Aim: Reproduce every line in all of the rows below word for word, without changing any field name or value.

Input data:
^^^^^^^^
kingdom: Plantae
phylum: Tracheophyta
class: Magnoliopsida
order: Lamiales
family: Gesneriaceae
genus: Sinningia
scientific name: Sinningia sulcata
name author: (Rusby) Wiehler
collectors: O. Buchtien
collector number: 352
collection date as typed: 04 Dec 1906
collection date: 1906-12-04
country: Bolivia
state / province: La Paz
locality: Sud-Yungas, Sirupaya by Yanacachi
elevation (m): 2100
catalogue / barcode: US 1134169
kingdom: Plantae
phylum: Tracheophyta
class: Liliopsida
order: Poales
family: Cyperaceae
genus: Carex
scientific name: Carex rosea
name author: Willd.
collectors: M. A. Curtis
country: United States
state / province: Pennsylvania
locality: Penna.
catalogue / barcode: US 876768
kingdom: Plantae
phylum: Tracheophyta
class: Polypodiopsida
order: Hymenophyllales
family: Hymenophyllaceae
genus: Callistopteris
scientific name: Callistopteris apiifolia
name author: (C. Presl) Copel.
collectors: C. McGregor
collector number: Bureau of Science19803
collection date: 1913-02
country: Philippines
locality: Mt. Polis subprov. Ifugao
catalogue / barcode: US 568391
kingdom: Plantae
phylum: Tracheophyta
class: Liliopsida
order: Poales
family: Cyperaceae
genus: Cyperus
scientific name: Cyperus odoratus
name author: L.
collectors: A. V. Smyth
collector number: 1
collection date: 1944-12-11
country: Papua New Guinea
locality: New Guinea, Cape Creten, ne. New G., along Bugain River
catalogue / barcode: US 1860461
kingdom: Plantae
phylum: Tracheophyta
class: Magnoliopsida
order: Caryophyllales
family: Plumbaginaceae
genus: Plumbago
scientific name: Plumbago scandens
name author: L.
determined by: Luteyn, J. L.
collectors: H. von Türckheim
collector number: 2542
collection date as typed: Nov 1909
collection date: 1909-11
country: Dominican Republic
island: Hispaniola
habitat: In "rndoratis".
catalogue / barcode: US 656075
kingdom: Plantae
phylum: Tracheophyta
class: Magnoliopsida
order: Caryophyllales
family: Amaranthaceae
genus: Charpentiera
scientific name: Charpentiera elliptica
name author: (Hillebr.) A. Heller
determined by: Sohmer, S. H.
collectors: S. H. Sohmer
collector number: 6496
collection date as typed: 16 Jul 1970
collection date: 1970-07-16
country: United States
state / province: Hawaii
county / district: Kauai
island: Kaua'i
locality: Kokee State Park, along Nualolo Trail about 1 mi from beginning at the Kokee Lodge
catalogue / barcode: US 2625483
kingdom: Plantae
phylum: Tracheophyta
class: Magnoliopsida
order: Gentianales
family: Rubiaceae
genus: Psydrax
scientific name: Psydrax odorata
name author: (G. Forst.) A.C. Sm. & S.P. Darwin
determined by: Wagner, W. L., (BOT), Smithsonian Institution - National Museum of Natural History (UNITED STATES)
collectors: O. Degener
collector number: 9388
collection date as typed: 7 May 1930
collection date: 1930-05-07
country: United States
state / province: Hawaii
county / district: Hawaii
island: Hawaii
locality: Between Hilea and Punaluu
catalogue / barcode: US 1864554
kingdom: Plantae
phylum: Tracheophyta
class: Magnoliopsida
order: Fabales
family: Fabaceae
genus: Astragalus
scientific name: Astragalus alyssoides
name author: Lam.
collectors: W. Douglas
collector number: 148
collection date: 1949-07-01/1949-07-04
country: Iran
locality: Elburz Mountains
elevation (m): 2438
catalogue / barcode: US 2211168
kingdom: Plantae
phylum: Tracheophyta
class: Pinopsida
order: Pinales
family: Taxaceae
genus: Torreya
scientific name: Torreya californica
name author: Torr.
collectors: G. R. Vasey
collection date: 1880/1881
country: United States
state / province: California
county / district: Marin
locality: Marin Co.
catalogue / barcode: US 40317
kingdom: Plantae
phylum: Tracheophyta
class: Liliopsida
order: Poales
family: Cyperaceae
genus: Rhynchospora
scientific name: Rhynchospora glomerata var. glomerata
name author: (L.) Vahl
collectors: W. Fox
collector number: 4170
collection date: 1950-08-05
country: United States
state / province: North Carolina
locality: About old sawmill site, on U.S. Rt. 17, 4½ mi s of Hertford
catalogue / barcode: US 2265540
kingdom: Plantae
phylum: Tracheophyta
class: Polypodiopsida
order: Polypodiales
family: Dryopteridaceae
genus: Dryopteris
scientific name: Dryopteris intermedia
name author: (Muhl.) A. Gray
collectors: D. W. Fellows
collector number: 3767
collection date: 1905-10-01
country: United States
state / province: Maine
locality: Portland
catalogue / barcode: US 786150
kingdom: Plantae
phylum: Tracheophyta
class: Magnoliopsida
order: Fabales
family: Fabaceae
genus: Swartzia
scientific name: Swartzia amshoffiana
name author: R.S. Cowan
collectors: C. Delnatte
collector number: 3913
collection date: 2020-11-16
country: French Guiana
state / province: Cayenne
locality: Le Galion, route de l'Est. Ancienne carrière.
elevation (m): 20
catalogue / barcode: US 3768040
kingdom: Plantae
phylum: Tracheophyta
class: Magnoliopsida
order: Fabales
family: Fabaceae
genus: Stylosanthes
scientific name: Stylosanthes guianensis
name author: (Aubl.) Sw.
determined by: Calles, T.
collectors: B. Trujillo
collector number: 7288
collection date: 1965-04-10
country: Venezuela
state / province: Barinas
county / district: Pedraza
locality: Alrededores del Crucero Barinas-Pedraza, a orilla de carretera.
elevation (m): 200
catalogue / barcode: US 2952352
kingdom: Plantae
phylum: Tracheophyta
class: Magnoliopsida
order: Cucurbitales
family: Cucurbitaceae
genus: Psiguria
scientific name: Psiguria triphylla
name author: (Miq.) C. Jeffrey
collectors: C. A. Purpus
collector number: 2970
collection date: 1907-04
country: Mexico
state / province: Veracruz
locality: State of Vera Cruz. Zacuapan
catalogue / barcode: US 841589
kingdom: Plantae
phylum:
^^^^^^^^
Response for this exercise:
kingdom: Plantae
phylum: Tracheophyta
class: Magnoliopsida
order: Lamiales
family: Gesneriaceae
genus: Sinningia
scientific name: Sinningia sulcata
name author: (Rusby) Wiehler
collectors: O. Buchtien
collector number: 352
collection date as typed: 04 Dec 1906
collection date: 1906-12-04
country: Bolivia
state / province: La Paz
locality: Sud-Yungas, Sirupaya by Yanacachi
elevation (m): 2100
catalogue / barcode: US 1134169
kingdom: Plantae
phylum: Tracheophyta
class: Liliopsida
order: Poales
family: Cyperaceae
genus: Carex
scientific name: Carex rosea
name author: Willd.
collectors: M. A. Curtis
country: United States
state / province: Pennsylvania
locality: Penna.
catalogue / barcode: US 876768
kingdom: Plantae
phylum: Tracheophyta
class: Polypodiopsida
order: Hymenophyllales
family: Hymenophyllaceae
genus: Callistopteris
scientific name: Callistopteris apiifolia
name author: (C. Presl) Copel.
collectors: C. McGregor
collector number: Bureau of Science19803
collection date: 1913-02
country: Philippines
locality: Mt. Polis subprov. Ifugao
catalogue / barcode: US 568391
kingdom: Plantae
phylum: Tracheophyta
class: Liliopsida
order: Poales
family: Cyperaceae
genus: Cyperus
scientific name: Cyperus odoratus
name author: L.
collectors: A. V. Smyth
collector number: 1
collection date: 1944-12-11
country: Papua New Guinea
locality: New Guinea, Cape Creten, ne. New G., along Bugain River
catalogue / barcode: US 1860461
kingdom: Plantae
phylum: Tracheophyta
class: Magnoliopsida
order: Caryophyllales
family: Plumbaginaceae
genus: Plumbago
scientific name: Plumbago scandens
name author: L.
determined by: Luteyn, J. L.
collectors: H. von Türckheim
collector number: 2542
collection date as typed: Nov 1909
collection date: 1909-11
country: Dominican Republic
island: Hispaniola
habitat: In "rndoratis".
catalogue / barcode: US 656075
kingdom: Plantae
phylum: Tracheophyta
class: Magnoliopsida
order: Caryophyllales
family: Amaranthaceae
genus: Charpentiera
scientific name: Charpentiera elliptica
name author: (Hillebr.) A. Heller
determined by: Sohmer, S. H.
collectors: S. H. Sohmer
collector number: 6496
collection date as typed: 16 Jul 1970
collection date: 1970-07-16
country: United States
state / province: Hawaii
county / district: Kauai
island: Kaua'i
locality: Kokee State Park, along Nualolo Trail about 1 mi from beginning at the Kokee Lodge
catalogue / barcode: US 2625483
kingdom: Plantae
phylum: Tracheophyta
class: Magnoliopsida
order: Gentianales
family: Rubiaceae
genus: Psydrax
scientific name: Psydrax odorata
name author: (G. Forst.) A.C. Sm. & S.P. Darwin
determined by: Wagner, W. L., (BOT), Smithsonian Institution - National Museum of Natural History (UNITED STATES)
collectors: O. Degener
collector number: 9388
collection date as typed: 7 May 1930
collection date: 1930-05-07
country: United States
state / province: Hawaii
county / district: Hawaii
island: Hawaii
locality: Between Hilea and Punaluu
catalogue / barcode: US 1864554
kingdom: Plantae
phylum: Tracheophyta
class: Magnoliopsida
order: Fabales
family: Fabaceae
genus: Astragalus
scientific name: Astragalus alyssoides
name author: Lam.
collectors: W. Douglas
collector number: 148
collection date: 1949-07-01/1949-07-04
country: Iran
locality: Elburz Mountains
elevation (m): 2438
catalogue / barcode: US 2211168
kingdom: Plantae
phylum: Tracheophyta
class: Pinopsida
order: Pinales
family: Taxaceae
genus: Torreya
scientific name: Torreya californica
name author: Torr.
collectors: G. R. Vasey
collection date: 1880/1881
country: United States
state / province: California
county / district: Marin
locality: Marin Co.
catalogue / barcode: US 40317
kingdom: Plantae
phylum: Tracheophyta
class: Liliopsida
order: Poales
family: Cyperaceae
genus: Rhynchospora
scientific name: Rhynchospora glomerata var. glomerata
name author: (L.) Vahl
collectors: W. Fox
collector number: 4170
collection date: 1950-08-05
country: United States
state / province: North Carolina
locality: About old sawmill site, on U.S. Rt. 17, 4½ mi s of Hertford
catalogue / barcode: US 2265540
kingdom: Plantae
phylum: Tracheophyta
class: Polypodiopsida
order: Polypodiales
family: Dryopteridaceae
genus: Dryopteris
scientific name: Dryopteris intermedia
name author: (Muhl.) A. Gray
collectors: D. W. Fellows
collector number: 3767
collection date: 1905-10-01
country: United States
state / province: Maine
locality: Portland
catalogue / barcode: US 786150
kingdom: Plantae
phylum: Tracheophyta
class: Magnoliopsida
order: Fabales
family: Fabaceae
genus: Swartzia
scientific name: Swartzia amshoffiana
name author: R.S. Cowan
collectors: C. Delnatte
collector number: 3913
collection date: 2020-11-16
country: French Guiana
state / province: Cayenne
locality: Le Galion, route de l'Est. Ancienne carrière.
elevation (m): 20
catalogue / barcode: US 3768040
kingdom: Plantae
phylum: Tracheophyta
class: Magnoliopsida
order: Fabales
family: Fabaceae
genus: Stylosanthes
scientific name: Stylosanthes guianensis
name author: (Aubl.) Sw.
determined by: Calles, T.
collectors: B. Trujillo
collector number: 7288
collection date: 1965-04-10
country: Venezuela
state / province: Barinas
county / district: Pedraza
locality: Alrededores del Crucero Barinas-Pedraza, a orilla de carretera.
elevation (m): 200
catalogue / barcode: US 2952352
kingdom: Plantae
phylum: Tracheophyta
class: Magnoliopsida
order: Cucurbitales
family: Cucurbitaceae
genus: Psiguria
scientific name: Psiguria triphylla
name author: (Miq.) C. Jeffrey
collectors: C. A. Purpus
collector number: 2970
collection date: 1907-04
country: Mexico
state / province: Veracruz
locality: State of Vera Cruz. Zacuapan
catalogue / barcode: US 841589
kingdom: Plantae
phylum:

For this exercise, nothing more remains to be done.